Specifically, I am curious whether something like read_to_string2 can currently be implemented, but it requires String#into_vec() which repurposes the string’s buffer as a vec. I was wondering whether such functionality exists somewhere that eludes me.

fn read_to_string1(reader: &mut io::Read, s: &mut String, len: usize) -> Result<(), Error> {
    let mut bytes = vec![0; len];  // 1 guaranteed allocation
    try!(reader.read_exact(&mut bytes[..]));
    *s = try!(String::from_utf8(bytes));
    Ok(())
}

fn read_to_string2(reader: &mut io::Read, s: &mut String, len: usize) -> Result<(), Error> {
    let mut bytes = unsafe{s.as_mut_vec()}.clone(); // just to get it to compile
    //let mut bytes = s.into_vec();  // QUESTION: does this functionality exist anywhere?
    bytes.resize(len, 0);
    try!(reader.read_exact(&mut bytes[..]));
    *s = try!(String::from_utf8(bytes));
    Ok(())
}

Playground
(In this context, avoiding a “moving out of borrowed context” error, with s: &mut String, would either require String#into_vec() to not consume the string or the method above to swap the string out with a local temporary.)

This is not performance that I strictly need right now.

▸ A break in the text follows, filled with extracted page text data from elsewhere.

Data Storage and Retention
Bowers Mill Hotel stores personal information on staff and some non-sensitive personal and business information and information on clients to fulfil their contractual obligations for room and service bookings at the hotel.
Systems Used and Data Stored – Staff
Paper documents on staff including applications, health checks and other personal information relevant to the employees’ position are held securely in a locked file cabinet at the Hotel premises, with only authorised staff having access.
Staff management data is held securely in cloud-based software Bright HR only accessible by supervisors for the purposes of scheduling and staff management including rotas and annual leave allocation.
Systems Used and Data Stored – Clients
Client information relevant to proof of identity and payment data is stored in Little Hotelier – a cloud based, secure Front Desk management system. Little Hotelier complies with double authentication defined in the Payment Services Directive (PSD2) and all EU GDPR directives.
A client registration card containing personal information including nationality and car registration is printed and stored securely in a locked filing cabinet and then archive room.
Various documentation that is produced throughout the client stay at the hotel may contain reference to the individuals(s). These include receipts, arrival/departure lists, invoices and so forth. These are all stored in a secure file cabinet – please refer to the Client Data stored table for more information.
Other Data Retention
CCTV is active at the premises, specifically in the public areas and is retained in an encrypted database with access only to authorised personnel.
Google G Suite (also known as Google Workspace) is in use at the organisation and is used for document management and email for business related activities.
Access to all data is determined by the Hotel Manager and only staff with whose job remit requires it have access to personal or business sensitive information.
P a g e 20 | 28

Just a curiosity.


#2

This works:

#![feature(read_exact)]

use std::string;
use std::io;

#[derive(Debug)]
struct Error;

impl From<string::FromUtf8Error> for Error {
    fn from(_e: string::FromUtf8Error) -> Error { Error}
}

impl From<io::Error> for Error {
    fn from(_e: io::Error) -> Error { Error }
}

fn read_to_string2(reader: &mut io::Read, s: &mut String, len: usize) -> Result<(), Error> {
    let mut bytes = std::mem::replace(s, String::new()).into_bytes();
    if bytes.len() < len {
        bytes.resize(len, 0);
    }
    try!(reader.read_exact(&mut bytes[..]));
    *s = try!(String::from_utf8(bytes));
    Ok(())
}

fn main() {
    let mut buf = io::Cursor::new(vec![104u8, 101, 108, 108, 111]); // "hello"
    let mut s = String::new();
    println!("2: {:?}", read_to_string2(&mut buf, &mut s, 5));
    println!("String: {}", s);
}

Also, String#into_vec() doesn’t mean anything in Rust; I suspect you want String::into_vec.


#3

Thanks! That was the function. And I just noticed Into<Vec<u8>> as well – I could have sworn I looked for it, but I must have been looking somewhere else.


#4

regular read_to_string should work, if you do something like this:

(&mut file).take(n).read_to_string(&mut s)


#5

I had actually looked into that but discarded the option because take consumes its argument and I needed to be able to read more data. But I see you consumed &'a mut R instead which also has an impl for Read. Thanks, this is awesome and much cleaner!

That’s one of the key things I really need to get used to in the rust docs: I often overlook the impls on the references.

A couple of things to note about using take, though:

  • take takes in a u64 instead of a usize which is a little strange.
  • take appends to the string, so that the string has to be cleared out first.

So, within read_to_string2, it needs:

s.clear();
s.reserve_exact(len);
try!(reader.take(len as u64).read_to_string(s));

(reader and s are already mutable references).


#6

I/O uses u64 for sizes, so that it’s not limited to the platform’s usize. So that you can handle large files on 32-bit platforms, for example. (Of course not by slurping them into a string in one go, but you can read and seek parts.)

Don’t forget to reserve space in the String, so that it doesn’t need to reallocate during growth.


#7

Thanks, updated the code above to reserve space.


#8

The first solution may be better if you must not reallocate or
overallocate? read_to_string will only use the string’s own allocation,
but it could possibly grow it more than what’s needed.

Edit: Ok, I looked up the implementation again — it will not reallocate / grow the string until the capacity left is 0, so it’s no worry.